Nursing units often experience the problem of nursing paucity. The nursing shortage is an event that has for long, been a problem in the nursing fraternity. Shortages have crippled the nursing service and affected the nursing outcomes. Propositions of bridging the gaps left by inadequate nursing force are the only way of dealing with the nursing problems. On the other hand, strategies like nurse retention and rigorous staffing have also been identified as some of the best methods of ensuring desired levels of nursing. According to BBC News (2006), financial constraints and poor and inadequate educational facilities are the major causes of imbalance in patient- nurse ratios.
The nursing practice is choked by the unwavering scarcity in the nursing force. Due to the financial inadequacy, the nursing workforce has been reduced against the increasing number of clients in various healthcare institutions. Ideally, working conditions that the current nurses work under are sometimes unfavorable. Wolfenden (2011) argues that the lack of proper initiative as well as lack of economic stability affects the productivity and sustainability of the nursing workforce. The process of hiring and retaining nurses has been reduced due to inadeq1uate resources that can facilitate the procedures. Stringent protocols in the healthcare institutions have also crippled the balancing of the workforce and the patients.
In the United States, low rates of enrollment of new nurses as well as a reduced number of institutions that offer training to nurses, have resulted in a reduced number of nurses in the healthcare institutions. The healthcare institutions are required to have sustainable growth of workforce that can handle growing numbers of patients at all times. Few institutions have also led to reduced statistics of nurses to be hired. Hiring depends on the availability of the health care institutions where the nurses work from. Fewer and smaller healthcare institutions have restricted the number of nurses hired.
Budgetary constraints have impeded the adjustments on the scarcity. Due to constrained budgets, the nursing fraternity has experienced decline in hiring and training new staff. Nursing staff relies on the educational facilities as well as the healthcare institutions where learning and training occur. Proper staffing is linked with good patient results. Many institutions with adequate number of nurses and staff have recorded better patient results as compared to institutions with inadequate number of staff (BBC News, 2006).
Anderson (2007) points out that the rate of mortality among patients increased by a margin of seven percent for each additional patient in an average nurse’s workload in the healthcare institutions. It is evident in many institutions that the main solution for increased mortality as well as poor patient outcomes is increasing the number of nurses. The ratio between nurses and patients should be balanced in order to ensure proper patient outcome. In addition to this, proper patient-nurse ratio reduces cases of nurse stress and burnout (Buerhaus, Staiger & Auerbach, 2009).

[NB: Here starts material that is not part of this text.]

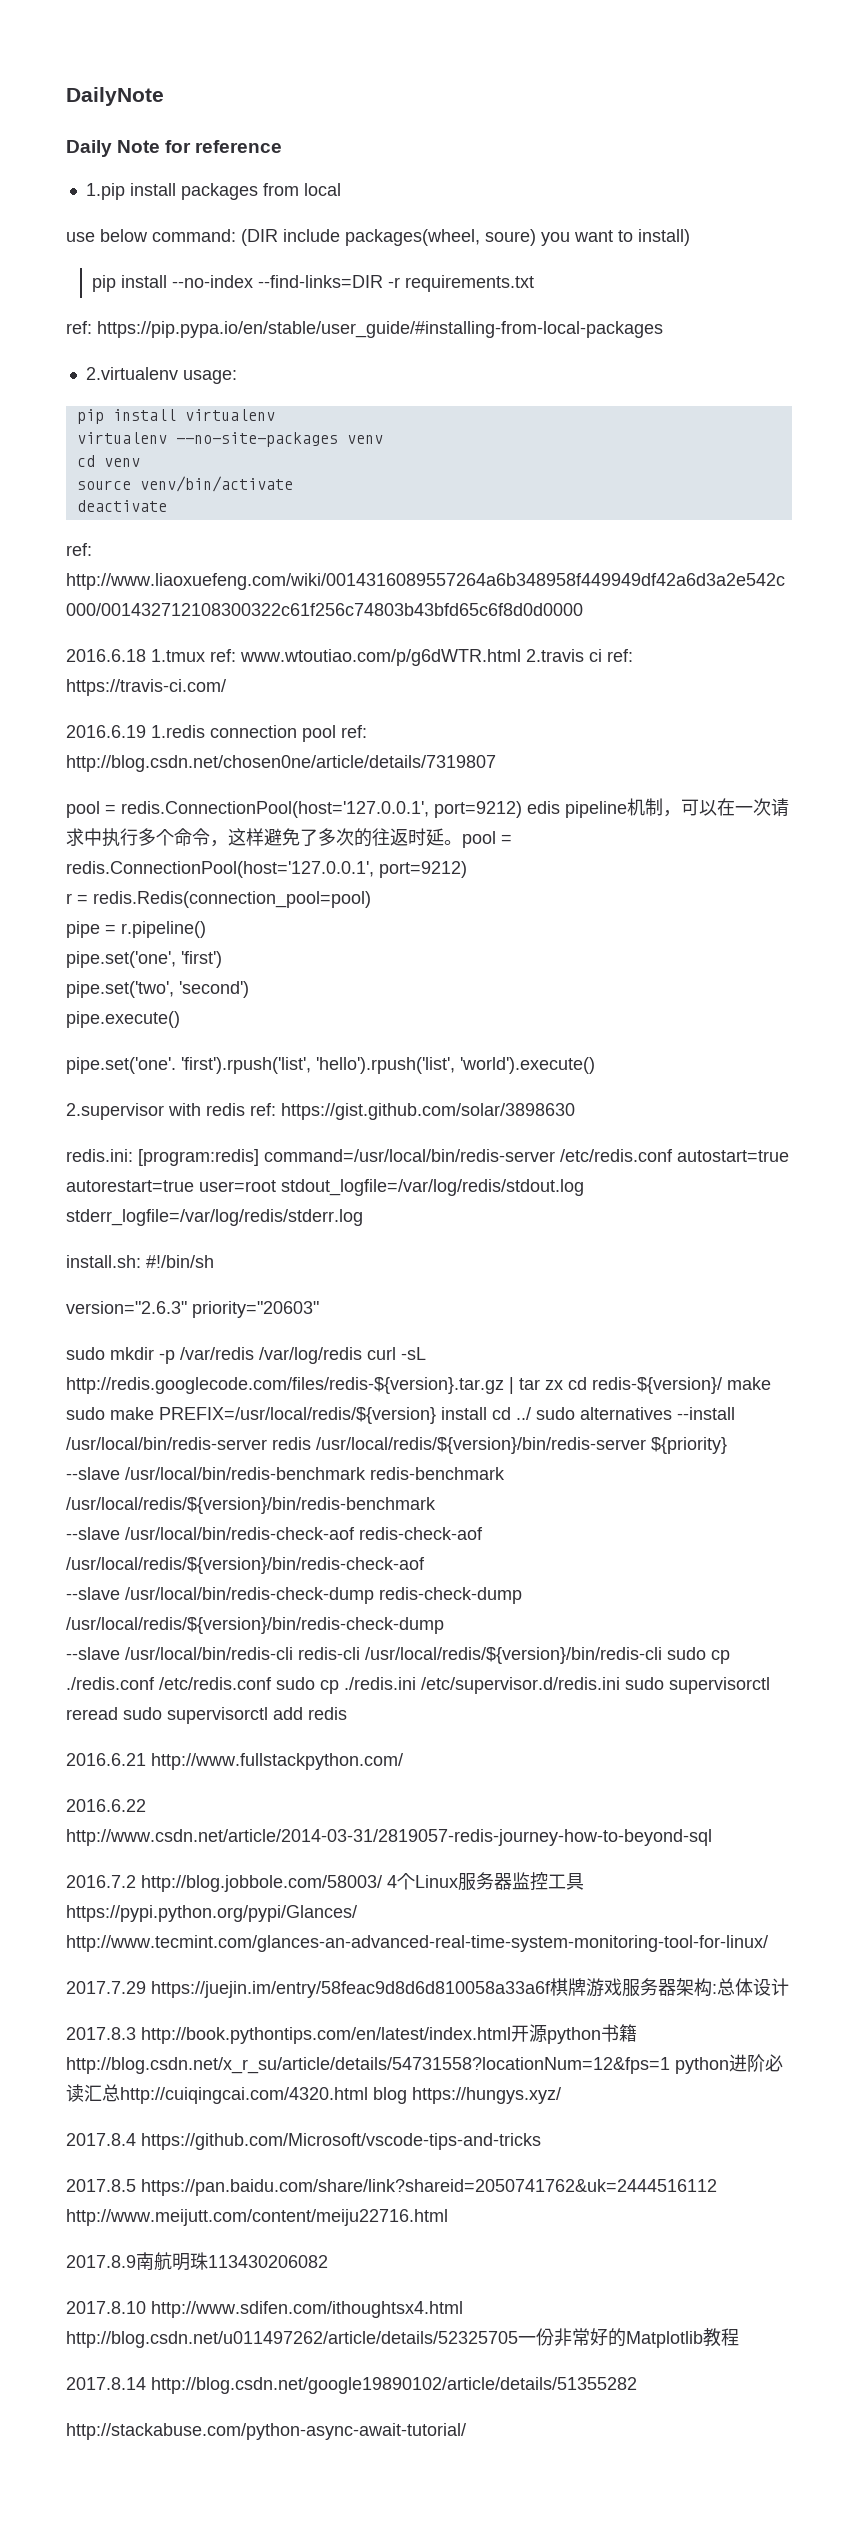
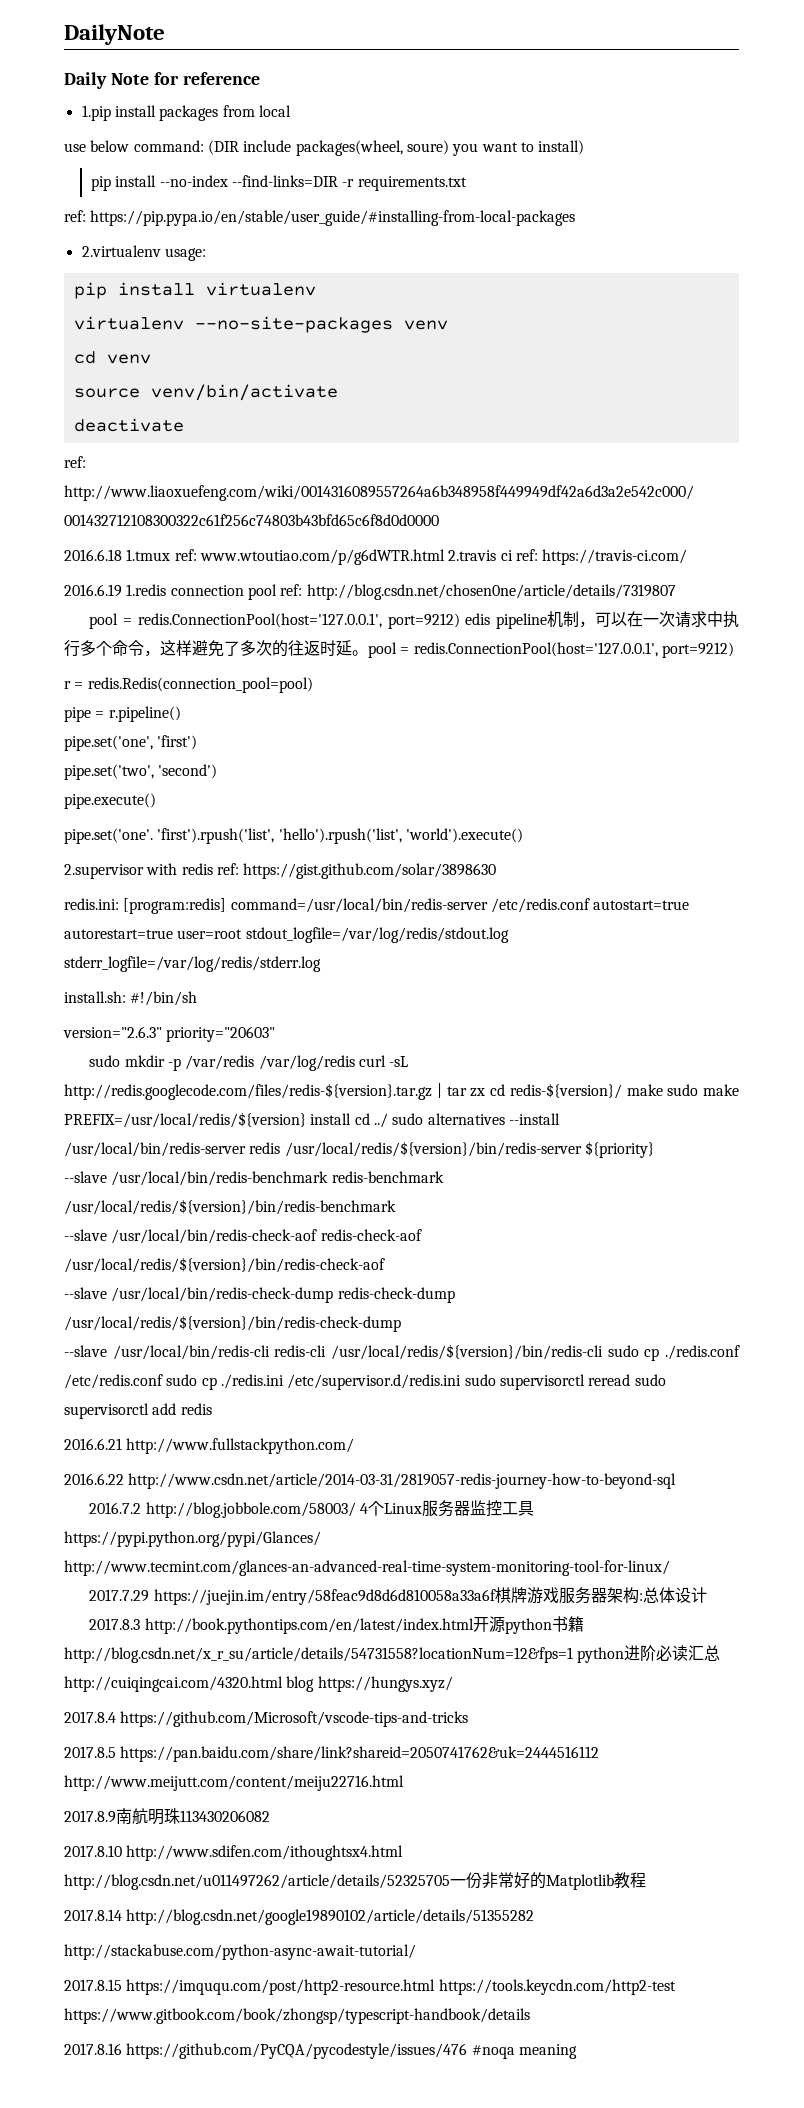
(466, 2431) none -> [64,1979,676,1995] [64,2008,530,2024] [64,2043,577,2059] // 2017.8.15 https://imququ.com/post/http2-resource.html https://tools.keycdn.com/http2-test https://www.gitbook.com/book/zhongsp/typescript-handbook/details // 2017.8.16 https://github.com/PyCQA/pycodestyle/issues/476 #noqa meaning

Due to the growing concerns of the patient-nurse ratio, strategies that ensure nurse conscription should be encouraged in most of the institutions. It is important to ensure proper staffing in order to strike a balance between the nursing employees and the patients. It is also important to ensure that the nurses are given the recommended training on how to properly deal with the patients’ conditions. Balancing patient-nurse ratio helps in ensuring that the patients are given adequate services.
References
Anderson, S. (2007). “Deadly Consequences: The Hidden Impact of America’s Nursing Shortage.” National Foundation for American Policy. Web.
BBC News. (2006). Nurse Shortage Boosts Death Rates. Web.
Buerhaus, P. I., Staiger, D. & Auerbach, D. I. (2009). The future of the nursing workforce in the United States: Data, trends, and implications. Boston: Jones and Bartlett Publishers.
Wolfenden, J. (2011). Men in Nursing. The internet journal of Allied Health sciences and Practice, 9 (2): 1-6.